CVE-2025-61653 is a directory traversal vulnerability identified in the Wikimedia Foundation's TextExtracts extension, which is used to extract plain text from wiki pages via API queries. The vulnerability resides in the includes/ApiQueryExtracts.php file, where insufficient validation of user-supplied input allows an attacker to manipulate file paths. This weakness corresponds to CWE-22 (Improper Limitation of a Pathname to a Restricted Directory). The affected versions include all versions prior to 1.39.14, 1.43.4, and 1.44.1. The vulnerability can be exploited remotely without authentication or user interaction, as indicated by the CVSS vector (AV:N/AC:L/PR:N/UI:N). The CVSS 4.0 base score is 2.7, reflecting a low severity primarily due to limited confidentiality impact and no impact on integrity or availability. The attacker could potentially read files outside the intended directory scope, leading to limited information disclosure. No exploits have been reported in the wild, and no official patches have been linked yet, though the affected versions suggest that fixes may be included in the specified later versions. The vulnerability's scope is limited to Wikimedia Foundation's TextExtracts extension, which is typically deployed in MediaWiki installations that utilize this extension for API-based text extraction.

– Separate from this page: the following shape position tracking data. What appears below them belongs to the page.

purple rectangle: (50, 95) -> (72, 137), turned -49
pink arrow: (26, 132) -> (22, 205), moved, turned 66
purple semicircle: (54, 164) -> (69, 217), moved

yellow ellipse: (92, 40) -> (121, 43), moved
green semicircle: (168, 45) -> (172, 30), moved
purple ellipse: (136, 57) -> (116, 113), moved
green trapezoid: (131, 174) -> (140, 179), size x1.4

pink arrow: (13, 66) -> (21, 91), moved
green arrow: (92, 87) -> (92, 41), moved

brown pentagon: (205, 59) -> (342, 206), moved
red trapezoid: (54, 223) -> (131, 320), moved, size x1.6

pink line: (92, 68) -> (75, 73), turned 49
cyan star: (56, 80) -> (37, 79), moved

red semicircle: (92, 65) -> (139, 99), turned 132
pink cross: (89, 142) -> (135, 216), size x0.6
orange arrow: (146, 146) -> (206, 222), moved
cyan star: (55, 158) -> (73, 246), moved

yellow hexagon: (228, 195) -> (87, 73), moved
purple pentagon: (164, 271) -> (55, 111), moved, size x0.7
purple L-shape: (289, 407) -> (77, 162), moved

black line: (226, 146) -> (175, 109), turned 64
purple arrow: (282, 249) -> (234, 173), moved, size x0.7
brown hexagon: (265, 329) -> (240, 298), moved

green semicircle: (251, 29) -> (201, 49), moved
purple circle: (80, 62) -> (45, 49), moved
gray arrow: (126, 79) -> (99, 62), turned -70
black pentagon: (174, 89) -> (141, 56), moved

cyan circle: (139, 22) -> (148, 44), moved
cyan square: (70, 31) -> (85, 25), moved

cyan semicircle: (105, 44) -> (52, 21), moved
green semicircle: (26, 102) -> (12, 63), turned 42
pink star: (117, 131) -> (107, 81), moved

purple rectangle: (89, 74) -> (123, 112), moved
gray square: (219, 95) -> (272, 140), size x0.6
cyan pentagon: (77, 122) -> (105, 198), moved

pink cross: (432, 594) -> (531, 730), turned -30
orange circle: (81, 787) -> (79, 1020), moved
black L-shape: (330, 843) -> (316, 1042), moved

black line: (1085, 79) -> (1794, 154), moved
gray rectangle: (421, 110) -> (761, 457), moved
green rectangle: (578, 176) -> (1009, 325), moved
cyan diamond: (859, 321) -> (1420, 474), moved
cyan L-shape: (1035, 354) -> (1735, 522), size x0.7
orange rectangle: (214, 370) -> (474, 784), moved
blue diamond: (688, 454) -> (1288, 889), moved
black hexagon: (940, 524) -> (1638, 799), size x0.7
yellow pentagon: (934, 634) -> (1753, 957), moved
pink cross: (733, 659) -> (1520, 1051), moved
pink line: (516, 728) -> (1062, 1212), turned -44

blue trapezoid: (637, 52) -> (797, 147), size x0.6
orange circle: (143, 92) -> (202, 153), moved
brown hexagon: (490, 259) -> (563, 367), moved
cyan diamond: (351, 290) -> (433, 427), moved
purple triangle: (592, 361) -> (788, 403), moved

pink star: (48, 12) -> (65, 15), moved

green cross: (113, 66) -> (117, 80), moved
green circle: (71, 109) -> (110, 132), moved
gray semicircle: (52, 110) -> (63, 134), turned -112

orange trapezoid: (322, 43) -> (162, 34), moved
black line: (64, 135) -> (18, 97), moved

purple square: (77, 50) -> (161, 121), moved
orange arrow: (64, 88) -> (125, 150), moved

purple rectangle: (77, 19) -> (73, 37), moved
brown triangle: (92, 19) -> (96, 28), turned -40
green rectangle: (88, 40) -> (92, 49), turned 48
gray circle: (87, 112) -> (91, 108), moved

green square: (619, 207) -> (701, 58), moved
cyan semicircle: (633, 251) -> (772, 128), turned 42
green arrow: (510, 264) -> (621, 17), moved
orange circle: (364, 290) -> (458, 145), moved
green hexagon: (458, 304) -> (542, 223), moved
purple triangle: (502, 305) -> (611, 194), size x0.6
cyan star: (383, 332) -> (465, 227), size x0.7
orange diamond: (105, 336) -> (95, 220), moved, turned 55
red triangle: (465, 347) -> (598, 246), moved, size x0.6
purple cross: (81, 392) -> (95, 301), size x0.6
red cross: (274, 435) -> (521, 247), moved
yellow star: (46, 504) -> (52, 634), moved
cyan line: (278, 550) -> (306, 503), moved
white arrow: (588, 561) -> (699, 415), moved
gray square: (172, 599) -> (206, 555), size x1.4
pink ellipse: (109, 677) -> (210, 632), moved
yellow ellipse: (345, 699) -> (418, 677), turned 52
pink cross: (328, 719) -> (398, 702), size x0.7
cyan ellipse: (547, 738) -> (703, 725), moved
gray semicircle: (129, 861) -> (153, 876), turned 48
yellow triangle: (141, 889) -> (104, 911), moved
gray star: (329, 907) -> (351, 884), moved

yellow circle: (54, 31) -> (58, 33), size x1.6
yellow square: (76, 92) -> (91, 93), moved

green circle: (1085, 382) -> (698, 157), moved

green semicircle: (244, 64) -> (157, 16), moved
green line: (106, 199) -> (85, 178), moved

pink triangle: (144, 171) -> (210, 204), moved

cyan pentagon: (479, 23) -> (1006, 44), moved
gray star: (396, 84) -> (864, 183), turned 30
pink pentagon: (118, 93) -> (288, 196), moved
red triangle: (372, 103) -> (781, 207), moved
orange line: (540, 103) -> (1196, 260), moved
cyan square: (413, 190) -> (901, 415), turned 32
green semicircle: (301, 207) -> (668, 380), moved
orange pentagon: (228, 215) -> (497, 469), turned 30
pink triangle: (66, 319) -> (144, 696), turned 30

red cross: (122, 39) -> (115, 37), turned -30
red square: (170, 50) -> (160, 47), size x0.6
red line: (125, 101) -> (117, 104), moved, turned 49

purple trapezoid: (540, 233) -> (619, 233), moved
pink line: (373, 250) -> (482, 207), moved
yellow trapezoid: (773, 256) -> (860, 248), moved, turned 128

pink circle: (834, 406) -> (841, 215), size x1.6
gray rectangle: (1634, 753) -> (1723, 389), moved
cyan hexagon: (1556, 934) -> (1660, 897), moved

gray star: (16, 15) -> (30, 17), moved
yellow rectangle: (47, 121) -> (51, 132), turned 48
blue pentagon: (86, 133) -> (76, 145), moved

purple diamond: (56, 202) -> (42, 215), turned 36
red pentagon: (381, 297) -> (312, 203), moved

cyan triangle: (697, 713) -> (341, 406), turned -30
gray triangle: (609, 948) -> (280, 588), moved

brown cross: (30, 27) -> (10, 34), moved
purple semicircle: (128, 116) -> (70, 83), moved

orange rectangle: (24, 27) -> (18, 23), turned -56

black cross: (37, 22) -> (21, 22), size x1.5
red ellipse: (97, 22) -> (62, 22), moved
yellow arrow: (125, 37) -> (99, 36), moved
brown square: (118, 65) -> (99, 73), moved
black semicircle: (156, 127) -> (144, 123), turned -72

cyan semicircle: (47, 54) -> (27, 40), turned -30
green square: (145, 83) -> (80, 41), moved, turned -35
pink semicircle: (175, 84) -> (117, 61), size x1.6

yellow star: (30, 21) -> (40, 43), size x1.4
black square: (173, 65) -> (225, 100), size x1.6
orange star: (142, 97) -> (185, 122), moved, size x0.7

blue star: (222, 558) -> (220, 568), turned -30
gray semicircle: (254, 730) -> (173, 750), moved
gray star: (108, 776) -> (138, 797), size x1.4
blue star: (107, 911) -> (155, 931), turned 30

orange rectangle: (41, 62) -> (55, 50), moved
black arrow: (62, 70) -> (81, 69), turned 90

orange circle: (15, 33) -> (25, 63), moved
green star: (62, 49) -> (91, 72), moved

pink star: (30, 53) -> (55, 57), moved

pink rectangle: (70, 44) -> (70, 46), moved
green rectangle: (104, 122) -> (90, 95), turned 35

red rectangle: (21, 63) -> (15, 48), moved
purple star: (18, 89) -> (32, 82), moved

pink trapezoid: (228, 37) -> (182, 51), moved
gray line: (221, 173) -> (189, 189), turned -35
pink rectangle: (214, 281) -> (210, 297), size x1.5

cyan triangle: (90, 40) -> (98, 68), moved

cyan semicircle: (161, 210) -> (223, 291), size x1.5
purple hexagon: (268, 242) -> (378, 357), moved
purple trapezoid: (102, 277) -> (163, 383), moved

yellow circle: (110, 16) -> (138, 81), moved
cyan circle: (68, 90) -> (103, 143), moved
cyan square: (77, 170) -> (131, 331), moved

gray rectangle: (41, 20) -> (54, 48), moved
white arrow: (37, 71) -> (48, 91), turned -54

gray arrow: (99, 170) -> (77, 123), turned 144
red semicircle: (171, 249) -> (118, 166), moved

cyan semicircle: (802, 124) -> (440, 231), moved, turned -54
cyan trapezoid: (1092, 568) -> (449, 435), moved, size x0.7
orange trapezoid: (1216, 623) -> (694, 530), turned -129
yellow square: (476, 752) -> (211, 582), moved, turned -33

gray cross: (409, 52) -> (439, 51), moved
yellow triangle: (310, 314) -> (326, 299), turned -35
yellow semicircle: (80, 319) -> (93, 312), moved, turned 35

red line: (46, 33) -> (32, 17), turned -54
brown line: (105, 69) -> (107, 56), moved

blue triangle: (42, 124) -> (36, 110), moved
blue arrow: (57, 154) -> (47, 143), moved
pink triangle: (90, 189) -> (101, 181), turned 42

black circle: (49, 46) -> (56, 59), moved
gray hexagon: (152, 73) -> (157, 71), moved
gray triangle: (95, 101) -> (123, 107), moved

The primary impact of CVE-2025-61653 is limited information disclosure through unauthorized file access. While the vulnerability does not allow modification or deletion of data, nor does it affect system availability, the exposure of sensitive files could aid attackers in reconnaissance or further exploitation. Organizations running MediaWiki with the TextExtracts extension in affected versions may inadvertently expose internal configuration files or other sensitive data if the API is accessible externally. Given the low CVSS score and lack of known exploits, the immediate risk is low; however, public-facing wiki installations with sensitive content or internal deployment could be targeted for information gathering. The vulnerability could be leveraged as part of a multi-stage attack chain but is unlikely to cause direct severe damage on its own.

Organizations should first identify if they are running affected versions of the Wikimedia Foundation TextExtracts extension. Since no official patches are linked yet, administrators should monitor Wikimedia Foundation security advisories for updates and apply patches promptly once released. In the interim, restricting external access to the API endpoints that utilize TextExtracts can reduce exposure. Implementing web application firewalls (WAFs) with rules to detect and block directory traversal attempts targeting ApiQueryExtracts.php is advisable. Additionally, auditing MediaWiki configurations to limit API access to trusted users or networks can mitigate risk. Regularly reviewing server logs for suspicious file path requests and employing intrusion detection systems to alert on anomalous API usage will help detect exploitation attempts early. Finally, consider upgrading to the fixed versions (1.39.14, 1.43.4, 1.44.1 or later) as soon as they become available.